◆ **Gösterilen Metin**:
'''
Emsal Mahkeme Kararı Ankara Bölge Adliye Mahkemesi 23. Hukuk Dairesi 2023/1384 E. 2023/1865 K. 21.11.2023 T.

Görüntülediğiniz mahkeme kararı henüz kesinleşmemiştir. Yararlı olması amacıyla eklenmiştir.

T.C. ANKARA BÖLGE ADLİYE MAHKEMESİ 23. HUKUK DAİRESİ
T.C.
A N K A R A
B Ö L G E A D L İ Y E M A H K E M E S İ
23. H U K U K D A İ R E S İ ( U Y M A – D A V A K A B U L )

ESAS NO : 2023/1384
KARAR NO : 2023/1865

T Ü R K M İ L L E T İ A D I N A
B Ö L G E A D L İ Y E M A H K E M E S İ K A R A R I

BAŞKAN :
ÜYE :
ÜYE :
KATİP :

DAVACI :
VEKİLİ :
DAVALI :

Ankara 4. Asliye Ticaret Mahkemesi’nin 26/01/2022 T., 2019/538 E., 2022/43 K. sayılı kararının davacı vekili tarafından istinaf edilmesi üzerine verilen Dairemizin 26/05/2022 tarih ve 2022/784 Esas 2022/888 sayılı kararı, Yargıtay 6. Hukuk Dairesi’nin 05.06.2023 tarih ve 2022/3486 Esas, 2023/2166 Karar sayılı kararıyla bozulmuş olmakla HMK m. 373/3 uyarınca duruşma açılmasına karar verildi, dosya incelendi:
GEREĞİ GÖRÜŞÜLDÜ :
İDDİA VE SAVUNMALARIN ÖZETİ :
Davacı dava dilekçesinde; taraflar arasında “Otobüs İç Temizliği Yürütülmesi Hizmet Alımı Sözleşmesi” imzalandığını, işte çalıştırılan işçiler tarafından işçilik alacakları için açılan dava ve icra takip dosyalarına istinaden ödeme yapıldığını, işçilerin işçilik hak ve alacaklarından davalı şirketin sorumlu olduğunu, ödemenin rücuen tahsili için başlatılan icra takibine haksız olarak itiraz edildiğini ileri sürerek, 412.475,24 TL yönünden itirazın iptali ile %20 oranda icra inkar tazminatının tahsilini talep etmiştir.
Usulüne uygun tebligata rağmen davalı cevap dilekçesi sunmamıştır.
'''
◆ **Talimat 1**: Mahkeme kararının "Emsal Mahkeme Kararı" ile başlayıp "K A B U L )" ile biten kısmını, "Yararlı" yerine "Faydalı" koyarak yeniden yazın.
◆ **Talimat 2**: Mahkeme kararını iki cümleyle özetleyin.
Yalnızca mahkeme kararında yer alan bilgilere dayanın.

◆ **Sağlanan Bilgiler**:
'''
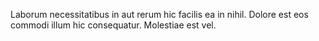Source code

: Laborum necessitatibus in aut rerum hic facilis ea in nihil. Dolore est eos commodi illum hic consequatur. Molestiae est vel.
'''
◆ **Alıştırma Çıktısı 1**:
Emsal Mahkeme Kararı Ankara Bölge Adliye Mahkemesi 23. Hukuk Dairesi 2023/1384 E. 2023/1865 K. 21.11.2023 T.

Görüntülediğiniz mahkeme kararı henüz kesinleşmemiştir. Faydalı olması amacıyla eklenmiştir.

T.C. ANKARA BÖLGE ADLİYE MAHKEMESİ 23. HUKUK DAİRESİ
T.C.
A N K A R A
B Ö L G E A D L İ Y E M A H K E M E S İ
23. H U K U K D A İ R E S İ ( U Y M A – D A V A K A B U L )

◆ **Alıştırma Çıktısı 2**: Ankara 4. Asliye Ticaret Mahkemesi'nin kararının istinaf edilmesi üzerine Ankara Bölge Adliye Mahkemesi 23. Hukuk Dairesi'nin verdiği karar Yargıtay 6. Hukuk Dairesi tarafından bozulmuş ve duruşma açılmasına karar verilmiştir. Davacı, taraflar arasındaki otobüs iç temizliği hizmet alımı sözleşmesinde çalıştırılan işçilerin alacakları için yaptığı ödemenin rücuen tahsili amacıyla başlattığı icra takibine yapılan itirazın 412.475,24 TL yönünden iptalini ve %20 oranında icra inkar tazminatını talep etmiş, davalı ise cevap dilekçesi sunmamıştır.